• [Énoncé 1] Citez un passage de l'article sur la hausse des prix du bois, en commençant aux mots « Dans le même temps, et » et en vous arrêtant après les mots « à Poule-les-Écharmeaux (Rhône). ».
• [Énoncé 2]
Répondez aux questions suivantes à l'aide de l'article sur la hausse des prix du bois.
(a) Quelle est, en moyenne, la hausse des prix sur la plupart des produits ?
(b) Quelle est la durée maximale des devis que Pierre Dumontet dit être contraint de faire ?
(c) À quel moment la situation pourrait-elle revenir à la normale d'après les estimations ?
• [Énoncé 3] Traduisez en anglais cette phrase de l'article sur la hausse des prix du bois : « Le mètre cube de douglas a par exemple pris plus de 80 € en moins de six mois ».
------ Texte du document ------
A l'image de l'acier ou des composants électroniques, la filière bois doit faire face à un marché tendu depuis la fin d'année 2020. « Cette situation est conjoncturelle et assez liée à la crise de la Covid-19. Les usines ont été contraintes de stopper leur production avant de la reprendre à des moments différents. Dans le même temps, les flux de transport maritime ont été perturbés ce qui a déséquilibré le marché mondial du bois », explique Jean-Pierre Mathé, prescripteur bois-construction chez Fibois Auvergne-Rhône-Alpes, l'interprofession de la filière bois en région. « Le confinement a vu une augmentation de la demande en bois, notamment chez les particuliers. La Chine est repartie très fort, rapidement imitée par les États-Unis, deux pays pour qui le secteur de la construction est très important. Les Américains se sont mis à acheter massivement du bois européen qu'ils étaient prêts à payer plus cher ce qui a conduit les fournisseurs européens à se réorienter très fortement vers eux au détriment de l'Europe et notamment de la France », ajoute-t-il.

Hausse des prix et retards de livraison

Conséquence immédiate de ce tour de force américain : l'augmentation du prix du bois. « En moyenne, la hausse est de 30 à 40 % sur la plupart des produits. Le mètre cube de douglas a par exemple pris plus de 80 € en moins de six mois », confirme Alain Souchon de l'entreprise de construction Souchon Frères basée à Cherier (Loire). « Mécaniquement, tout a augmenté : le bois lui-même, le transport ou encore les couvertures. Nous sommes contraints de répercuter cette hausse des prix sur nos clients qui n'ont pas beaucoup de marges de manœuvres avec leurs banques par rapport au budget prévisionnel défini pour la construction de leur bâtiment », ajoute Yves Trichard, président de l'entreprise de construction Poyet située à Coutouvre également dans la Loire.

Dans le même temps, et sous la pression d'une matière première qui file directement de l'autre côté de l'Atlantique, les entreprises françaises sont désormais contraintes de tourner au-delà de leurs capacités de production ce qui engendre des retards récurrents. « Cela dépend du type de chantier et du bois utilisé mais en général, entre les difficultés d'approvisionnement et la surcharge de travail à laquelle nous faisons face, il faut compter entre deux et trois mois de retard. Comme nous n'avons aucune visibilité et que les prix flambent, nous sommes aujourd'hui contraints de faire des devis plus courts, une semaine au maximum, car la situation évolue en permanence », témoigne Pierre Dumontet, responsable chez Charpente Habitat Bois à Poule-les-Écharmeaux (Rhône).

Un retour à la normale espéré pour la fin de l'année

Dans le dur, les professionnels de la construction bois font aujourd'hui de leur mieux pour gérer leurs difficultés d'approvisionnement et l'impatience légitime de leurs clients face aux retards. D'après les estimations, la situation pourrait perdurer encore plusieurs mois et revenir à la normale à la fin de l'année 2021, en même temps que l'épidémie de coronavirus pourrait également être enfin contenue. « Il ne faut pas céder au catastrophisme, cette crise se règlera avec le temps. En attendant, nous suivons l'actualité au quotidien pour savoir comment les choses évoluent », raconte Stéphane Filaire, scieur à Sembadel en Haute-Loire.

Un point de vue optimiste partagé par Jean-Pierre Mathé de Fibois Auvergne Rhône-Alpes : « Nous pouvons espérer que les relations vont finir par se détendre et que les fournisseurs, Scandinaves notamment, décideront de se recentrer sur le marché européen dans les prochains mois ».
------ Liste des enregistrements ------
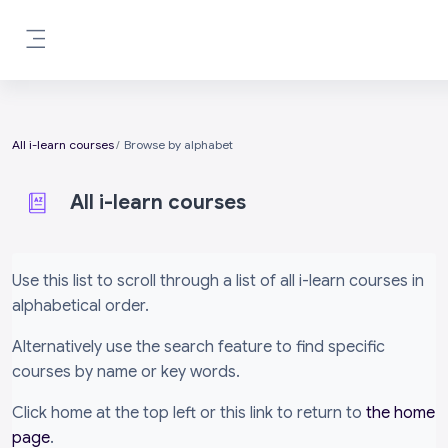
Skip to main content
Side panel
All i-learn courses
Browse by alphabet
All i-learn courses
Completion requirements
Use this list to scroll through a list of all i-learn courses in
alphabetical order.
Alternatively use the search feature to find specific
courses by name or key words.
Click home at the top left or this link to return to
the home
page
.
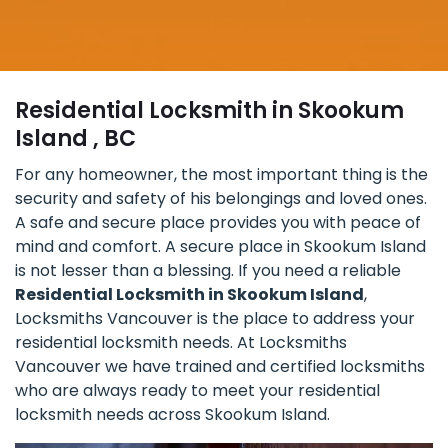
Residential Locksmith in Skookum
Island , BC
For any homeowner, the most important thing is the
security and safety of his belongings and loved ones.
A safe and secure place provides you with peace of
mind and comfort. A secure place in Skookum Island
is not lesser than a blessing. If you need a reliable
Residential Locksmith in Skookum Island
,
Locksmiths Vancouver is the place to address your
residential locksmith needs. At Locksmiths
Vancouver we have trained and certified locksmiths
who are always ready to meet your residential
locksmith needs across Skookum Island.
------
• [Corrigé 1]
Dans le même temps, et sous la pression d'une matière première qui file directement de l'autre côté de l'Atlantique, les entreprises françaises sont désormais contraintes de tourner au-delà de leurs capacités de production ce qui engendre des retards récurrents. « Cela dépend du type de chantier et du bois utilisé mais en général, entre les difficultés d'approvisionnement et la surcharge de travail à laquelle nous faisons face, il faut compter entre deux et trois mois de retard. Comme nous n'avons aucune visibilité et que les prix flambent, nous sommes aujourd'hui contraints de faire des devis plus courts, une semaine au maximum, car la situation évolue en permanence », témoigne Pierre Dumontet, responsable chez Charpente Habitat Bois à Poule-les-Écharmeaux (Rhône).

• [Corrigé 2]
(a) De 30 à 40 %.
(b) Une semaine au maximum.
(c) À la fin de l'année 2021.

• [Corrigé 3] The cubic meter of Douglas fir, for example, went up by more than €80 in less than six months.